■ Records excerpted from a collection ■
-- Opening Marker --

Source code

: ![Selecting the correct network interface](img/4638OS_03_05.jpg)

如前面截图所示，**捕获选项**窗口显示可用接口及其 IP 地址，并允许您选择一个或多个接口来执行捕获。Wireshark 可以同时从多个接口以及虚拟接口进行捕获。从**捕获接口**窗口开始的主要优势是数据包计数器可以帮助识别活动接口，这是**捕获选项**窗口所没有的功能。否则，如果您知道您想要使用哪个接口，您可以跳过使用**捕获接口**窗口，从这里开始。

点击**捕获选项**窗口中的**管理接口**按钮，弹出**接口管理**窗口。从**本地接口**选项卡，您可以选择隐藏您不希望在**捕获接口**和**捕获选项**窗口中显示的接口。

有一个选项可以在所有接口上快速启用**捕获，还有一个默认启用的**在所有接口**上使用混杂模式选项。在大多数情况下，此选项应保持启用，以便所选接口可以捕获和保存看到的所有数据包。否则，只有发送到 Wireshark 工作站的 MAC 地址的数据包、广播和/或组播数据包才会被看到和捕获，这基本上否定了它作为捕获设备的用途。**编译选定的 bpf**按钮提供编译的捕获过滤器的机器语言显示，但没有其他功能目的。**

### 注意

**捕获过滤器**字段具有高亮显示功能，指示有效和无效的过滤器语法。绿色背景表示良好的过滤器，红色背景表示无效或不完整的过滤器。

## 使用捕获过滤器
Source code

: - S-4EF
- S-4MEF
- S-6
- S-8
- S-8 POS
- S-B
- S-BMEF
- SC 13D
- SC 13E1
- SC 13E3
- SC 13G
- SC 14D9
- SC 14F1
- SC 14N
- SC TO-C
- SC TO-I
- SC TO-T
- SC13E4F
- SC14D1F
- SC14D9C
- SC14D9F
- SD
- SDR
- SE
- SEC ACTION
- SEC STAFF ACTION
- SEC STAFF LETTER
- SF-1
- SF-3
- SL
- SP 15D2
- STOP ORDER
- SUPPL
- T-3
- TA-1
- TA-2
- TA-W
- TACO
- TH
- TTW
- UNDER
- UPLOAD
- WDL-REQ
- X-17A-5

-- Closing Marker --

■ Task brief ■
All of the data above needs to be set down again exactly. Include every line.

■ Answer ■
Source code

: ![Selecting the correct network interface](img/4638OS_03_05.jpg)

如前面截图所示，**捕获选项**窗口显示可用接口及其 IP 地址，并允许您选择一个或多个接口来执行捕获。Wireshark 可以同时从多个接口以及虚拟接口进行捕获。从**捕获接口**窗口开始的主要优势是数据包计数器可以帮助识别活动接口，这是**捕获选项**窗口所没有的功能。否则，如果您知道您想要使用哪个接口，您可以跳过使用**捕获接口**窗口，从这里开始。

点击**捕获选项**窗口中的**管理接口**按钮，弹出**接口管理**窗口。从**本地接口**选项卡，您可以选择隐藏您不希望在**捕获接口**和**捕获选项**窗口中显示的接口。

有一个选项可以在所有接口上快速启用**捕获，还有一个默认启用的**在所有接口**上使用混杂模式选项。在大多数情况下，此选项应保持启用，以便所选接口可以捕获和保存看到的所有数据包。否则，只有发送到 Wireshark 工作站的 MAC 地址的数据包、广播和/或组播数据包才会被看到和捕获，这基本上否定了它作为捕获设备的用途。**编译选定的 bpf**按钮提供编译的捕获过滤器的机器语言显示，但没有其他功能目的。**

### 注意

**捕获过滤器**字段具有高亮显示功能，指示有效和无效的过滤器语法。绿色背景表示良好的过滤器，红色背景表示无效或不完整的过滤器。

## 使用捕获过滤器
Source code

: - S-4EF
- S-4MEF
- S-6
- S-8
- S-8 POS
- S-B
- S-BMEF
- SC 13D
- SC 13E1
- SC 13E3
- SC 13G
- SC 14D9
- SC 14F1
- SC 14N
- SC TO-C
- SC TO-I
- SC TO-T
- SC13E4F
- SC14D1F
- SC14D9C
- SC14D9F
- SD
- SDR
- SE
- SEC ACTION
- SEC STAFF ACTION
- SEC STAFF LETTER
- SF-1
- SF-3
- SL
- SP 15D2
- STOP ORDER
- SUPPL
- T-3
- TA-1
- TA-2
- TA-W
- TACO
- TH
- TTW
- UNDER
- UPLOAD
- WDL-REQ
- X-17A-5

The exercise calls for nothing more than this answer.